▶ TASK TO COMPLETE:
Please print every line of the records below with no changes.
########
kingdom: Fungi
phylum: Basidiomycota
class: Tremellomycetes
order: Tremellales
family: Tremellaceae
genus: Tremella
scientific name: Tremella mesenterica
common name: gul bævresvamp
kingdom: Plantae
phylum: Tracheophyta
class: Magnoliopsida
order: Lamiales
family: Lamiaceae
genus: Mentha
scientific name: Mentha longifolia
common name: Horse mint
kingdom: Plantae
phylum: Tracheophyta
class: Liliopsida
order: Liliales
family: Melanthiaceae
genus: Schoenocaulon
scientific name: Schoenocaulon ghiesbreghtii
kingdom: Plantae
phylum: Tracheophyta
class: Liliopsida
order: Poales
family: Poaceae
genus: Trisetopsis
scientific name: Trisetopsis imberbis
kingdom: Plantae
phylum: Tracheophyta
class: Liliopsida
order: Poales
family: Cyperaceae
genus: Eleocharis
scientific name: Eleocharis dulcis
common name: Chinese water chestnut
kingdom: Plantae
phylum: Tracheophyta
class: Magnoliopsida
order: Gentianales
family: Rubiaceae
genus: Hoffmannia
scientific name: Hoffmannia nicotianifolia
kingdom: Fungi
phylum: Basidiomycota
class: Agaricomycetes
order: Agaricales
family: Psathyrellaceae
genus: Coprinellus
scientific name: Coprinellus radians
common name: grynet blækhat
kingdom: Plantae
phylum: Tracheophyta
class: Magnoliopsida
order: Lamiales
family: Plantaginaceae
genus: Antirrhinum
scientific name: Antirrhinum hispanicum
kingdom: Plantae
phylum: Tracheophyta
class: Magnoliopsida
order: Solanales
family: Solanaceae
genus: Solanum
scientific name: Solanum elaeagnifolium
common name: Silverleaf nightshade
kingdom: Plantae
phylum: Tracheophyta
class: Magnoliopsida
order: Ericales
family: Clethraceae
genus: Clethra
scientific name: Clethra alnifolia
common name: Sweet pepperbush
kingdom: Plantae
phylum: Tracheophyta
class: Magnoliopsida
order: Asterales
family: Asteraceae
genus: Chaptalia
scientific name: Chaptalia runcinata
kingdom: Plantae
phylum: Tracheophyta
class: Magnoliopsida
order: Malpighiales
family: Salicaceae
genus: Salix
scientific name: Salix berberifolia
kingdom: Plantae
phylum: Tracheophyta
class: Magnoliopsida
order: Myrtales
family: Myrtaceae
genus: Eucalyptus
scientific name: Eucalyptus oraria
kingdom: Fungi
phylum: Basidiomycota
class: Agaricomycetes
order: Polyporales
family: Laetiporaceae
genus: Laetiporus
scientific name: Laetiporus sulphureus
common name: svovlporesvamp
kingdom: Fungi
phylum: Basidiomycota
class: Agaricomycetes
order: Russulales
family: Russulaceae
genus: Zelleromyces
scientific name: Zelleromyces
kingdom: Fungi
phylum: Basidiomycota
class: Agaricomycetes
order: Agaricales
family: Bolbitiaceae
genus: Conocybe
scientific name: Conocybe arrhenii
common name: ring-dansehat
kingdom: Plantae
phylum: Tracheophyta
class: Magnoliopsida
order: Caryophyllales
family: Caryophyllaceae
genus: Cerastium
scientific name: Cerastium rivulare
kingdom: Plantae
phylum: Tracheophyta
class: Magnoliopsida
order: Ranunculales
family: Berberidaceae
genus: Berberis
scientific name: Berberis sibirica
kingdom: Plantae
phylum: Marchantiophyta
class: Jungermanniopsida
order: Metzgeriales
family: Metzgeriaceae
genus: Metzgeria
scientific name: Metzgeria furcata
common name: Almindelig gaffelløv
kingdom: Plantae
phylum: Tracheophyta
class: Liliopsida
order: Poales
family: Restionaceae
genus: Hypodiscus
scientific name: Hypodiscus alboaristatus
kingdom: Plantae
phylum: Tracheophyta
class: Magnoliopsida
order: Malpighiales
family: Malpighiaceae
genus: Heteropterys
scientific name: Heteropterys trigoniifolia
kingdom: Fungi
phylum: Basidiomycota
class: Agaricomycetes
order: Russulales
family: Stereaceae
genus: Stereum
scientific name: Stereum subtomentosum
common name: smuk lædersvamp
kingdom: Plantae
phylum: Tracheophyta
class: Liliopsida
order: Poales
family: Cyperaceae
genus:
########
▶ RESULT:
kingdom: Fungi
phylum: Basidiomycota
class: Tremellomycetes
order: Tremellales
family: Tremellaceae
genus: Tremella
scientific name: Tremella mesenterica
common name: gul bævresvamp
kingdom: Plantae
phylum: Tracheophyta
class: Magnoliopsida
order: Lamiales
family: Lamiaceae
genus: Mentha
scientific name: Mentha longifolia
common name: Horse mint
kingdom: Plantae
phylum: Tracheophyta
class: Liliopsida
order: Liliales
family: Melanthiaceae
genus: Schoenocaulon
scientific name: Schoenocaulon ghiesbreghtii
kingdom: Plantae
phylum: Tracheophyta
class: Liliopsida
order: Poales
family: Poaceae
genus: Trisetopsis
scientific name: Trisetopsis imberbis
kingdom: Plantae
phylum: Tracheophyta
class: Liliopsida
order: Poales
family: Cyperaceae
genus: Eleocharis
scientific name: Eleocharis dulcis
common name: Chinese water chestnut
kingdom: Plantae
phylum: Tracheophyta
class: Magnoliopsida
order: Gentianales
family: Rubiaceae
genus: Hoffmannia
scientific name: Hoffmannia nicotianifolia
kingdom: Fungi
phylum: Basidiomycota
class: Agaricomycetes
order: Agaricales
family: Psathyrellaceae
genus: Coprinellus
scientific name: Coprinellus radians
common name: grynet blækhat
kingdom: Plantae
phylum: Tracheophyta
class: Magnoliopsida
order: Lamiales
family: Plantaginaceae
genus: Antirrhinum
scientific name: Antirrhinum hispanicum
kingdom: Plantae
phylum: Tracheophyta
class: Magnoliopsida
order: Solanales
family: Solanaceae
genus: Solanum
scientific name: Solanum elaeagnifolium
common name: Silverleaf nightshade
kingdom: Plantae
phylum: Tracheophyta
class: Magnoliopsida
order: Ericales
family: Clethraceae
genus: Clethra
scientific name: Clethra alnifolia
common name: Sweet pepperbush
kingdom: Plantae
phylum: Tracheophyta
class: Magnoliopsida
order: Asterales
family: Asteraceae
genus: Chaptalia
scientific name: Chaptalia runcinata
kingdom: Plantae
phylum: Tracheophyta
class: Magnoliopsida
order: Malpighiales
family: Salicaceae
genus: Salix
scientific name: Salix berberifolia
kingdom: Plantae
phylum: Tracheophyta
class: Magnoliopsida
order: Myrtales
family: Myrtaceae
genus: Eucalyptus
scientific name: Eucalyptus oraria
kingdom: Fungi
phylum: Basidiomycota
class: Agaricomycetes
order: Polyporales
family: Laetiporaceae
genus: Laetiporus
scientific name: Laetiporus sulphureus
common name: svovlporesvamp
kingdom: Fungi
phylum: Basidiomycota
class: Agaricomycetes
order: Russulales
family: Russulaceae
genus: Zelleromyces
scientific name: Zelleromyces
kingdom: Fungi
phylum: Basidiomycota
class: Agaricomycetes
order: Agaricales
family: Bolbitiaceae
genus: Conocybe
scientific name: Conocybe arrhenii
common name: ring-dansehat
kingdom: Plantae
phylum: Tracheophyta
class: Magnoliopsida
order: Caryophyllales
family: Caryophyllaceae
genus: Cerastium
scientific name: Cerastium rivulare
kingdom: Plantae
phylum: Tracheophyta
class: Magnoliopsida
order: Ranunculales
family: Berberidaceae
genus: Berberis
scientific name: Berberis sibirica
kingdom: Plantae
phylum: Marchantiophyta
class: Jungermanniopsida
order: Metzgeriales
family: Metzgeriaceae
genus: Metzgeria
scientific name: Metzgeria furcata
common name: Almindelig gaffelløv
kingdom: Plantae
phylum: Tracheophyta
class: Liliopsida
order: Poales
family: Restionaceae
genus: Hypodiscus
scientific name: Hypodiscus alboaristatus
kingdom: Plantae
phylum: Tracheophyta
class: Magnoliopsida
order: Malpighiales
family: Malpighiaceae
genus: Heteropterys
scientific name: Heteropterys trigoniifolia
kingdom: Fungi
phylum: Basidiomycota
class: Agaricomycetes
order: Russulales
family: Stereaceae
genus: Stereum
scientific name: Stereum subtomentosum
common name: smuk lædersvamp
kingdom: Plantae
phylum: Tracheophyta
class: Liliopsida
order: Poales
family: Cyperaceae
genus:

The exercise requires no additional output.